_原文抜粋_.
小原さんは都内にある訪問クリニックにて、週に1回嚥下診療専門医として働いています。今回は、90代でレビー小体型認知症を患っている男性を訪問しました。

家族に近況確認

訪問直後に患者さんの近況をご家族に聞く小原さん

患者宅に到着後、まずは家族に近況を確認します。普段の食事量や体調、前回の訪問以降の診療や通所記録などを共有してもらいます。

家族:食欲もあり食事を出せば食べてくれて、デイサービスでは行くたびに排便が見られると書いてあります。でも食べる量に対して排便量が少ないと感じていて、浣腸をお願いしています。

日常生活でのアドバイス

日常生活でのアドバイスをする小原さん

認知症患者は痛みなどあらゆる感覚がやや鈍くなるといいます。こちらの患者さんも便意や満腹感を感じにくくなっているのではと指摘する小原さん。

小原さん:よく喉がゼロゼロ鳴っています。食事前なのに喉が鳴っているときは体調が悪い可能性がありますので、そういうときは普段より食事量を減らしてもいいのではないかと思います。食事を出すと食べてくれるので出し続けると、お腹に溜まり排便量が十分でないため逆流してしまうという悪循環になる可能性が高いです。

_提供資料_.

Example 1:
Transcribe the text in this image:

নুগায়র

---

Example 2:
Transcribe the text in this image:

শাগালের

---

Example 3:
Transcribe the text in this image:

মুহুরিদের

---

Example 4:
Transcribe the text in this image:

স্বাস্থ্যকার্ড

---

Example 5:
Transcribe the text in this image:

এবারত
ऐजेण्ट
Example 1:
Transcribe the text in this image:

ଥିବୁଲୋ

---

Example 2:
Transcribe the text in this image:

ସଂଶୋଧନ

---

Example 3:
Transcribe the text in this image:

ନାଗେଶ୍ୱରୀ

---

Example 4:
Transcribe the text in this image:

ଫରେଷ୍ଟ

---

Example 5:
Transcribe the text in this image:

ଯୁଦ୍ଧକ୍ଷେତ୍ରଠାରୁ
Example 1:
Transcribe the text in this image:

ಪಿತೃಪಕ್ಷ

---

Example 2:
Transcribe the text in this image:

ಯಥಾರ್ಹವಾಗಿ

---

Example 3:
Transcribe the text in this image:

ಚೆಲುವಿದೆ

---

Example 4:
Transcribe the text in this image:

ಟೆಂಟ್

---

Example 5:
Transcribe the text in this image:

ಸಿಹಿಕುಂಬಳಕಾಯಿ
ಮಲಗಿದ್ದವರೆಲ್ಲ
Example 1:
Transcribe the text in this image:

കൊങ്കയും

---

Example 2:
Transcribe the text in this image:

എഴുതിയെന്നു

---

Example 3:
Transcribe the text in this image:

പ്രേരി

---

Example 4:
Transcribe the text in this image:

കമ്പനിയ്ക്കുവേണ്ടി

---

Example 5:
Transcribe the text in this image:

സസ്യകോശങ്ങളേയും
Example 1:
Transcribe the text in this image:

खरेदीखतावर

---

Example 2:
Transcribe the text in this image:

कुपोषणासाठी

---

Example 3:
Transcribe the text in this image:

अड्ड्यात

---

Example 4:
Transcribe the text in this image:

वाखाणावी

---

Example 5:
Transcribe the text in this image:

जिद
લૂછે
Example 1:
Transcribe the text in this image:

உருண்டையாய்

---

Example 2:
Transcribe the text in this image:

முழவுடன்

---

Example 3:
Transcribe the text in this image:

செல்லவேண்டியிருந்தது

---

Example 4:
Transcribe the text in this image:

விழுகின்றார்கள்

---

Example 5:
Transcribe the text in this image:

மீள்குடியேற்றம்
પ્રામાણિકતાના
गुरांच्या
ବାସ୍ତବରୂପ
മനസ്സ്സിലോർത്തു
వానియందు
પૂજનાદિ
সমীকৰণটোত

_実施事項 A_. 訪問診療の記事で、食事前に喉が鳴っているときは普段より食事量を減らしてもよいと小原さんが助言する理由を、本文に即して1〜3文で説明してください。
_実施事項 B_. 訪問診療の記事を、最後の段落に続けて書き継いでください。

_回答 A_. 食事前なのに喉がゼロゼロ鳴っているときは、体調が悪い可能性があるためです。さらに、この患者さんは便意や満腹感を感じにくくなっていると考えられます。そのため、食事を出すと食べるからと出し続けると、お腹に溜まって排便量が十分でなく、逆流するという悪循環になる可能性が高いからです。

_回答 B_.
嚥下状態の確認

お茶に食紅を入れる小原さん

次は実際に飲食しているところを見せてもらい、嚥下状態を確認します。まずは青色の食紅で着色したお茶を飲んでもらいます。お茶や水は内視鏡を使った際、誤嚥や残留状態がわかりにくいため、粘膜と見分けやすい青や緑色の食紅を使うことが多いといいます。

患者さんの食事の様子を観察する小原さん

続いて固形物を食べてもらいます。

食事観察では主に以下のことを確認します。

食事観察で確認すること

  • 食形態
  • 刻み方
  • とろみづけ
  • 舌や唇の動き
  • 口腔内の残っている量
  • 下顎の動き
  • むせ
  • 口からの食べこぼし
鼻から内視鏡を入れる小原さん

食事が終わったら、鼻から内視鏡を入れて喉に食べ物が残っていないか確認します。

内視鏡モニター

小原さん:毎回の診療で必ず食事の様子を確認します。この患者さんに間接訓練をおこなわない理由は、筋力低下の主要な原因が加齢と考えられることと、認知症により訓練内容を正確におこなっていただくことが難しいからです。患者さんによっては「間接訓練」をおこなうことがあります。

嚥下の状態説明とアドバイス

内視鏡で撮影した画像を家族に見せる小原さん

最後に、内視鏡で撮った画像を確認しながら、喉にどれくらい食べ物が残っているのか説明します。

食事量について話す小原さん

小原さん:嚥下の状態を見ると食べ物が結構残っているんですよね。水分も喉には残ってはいるのですが、固形物を流しやすくするために食事の前後含めてもう少しこまめに水分摂取してもいいかなと思います。

患者さんの排便量や逆流・嘔吐などの症状は以前からも複数回報告されていたことから、食事量と排便コントロールについて考えます。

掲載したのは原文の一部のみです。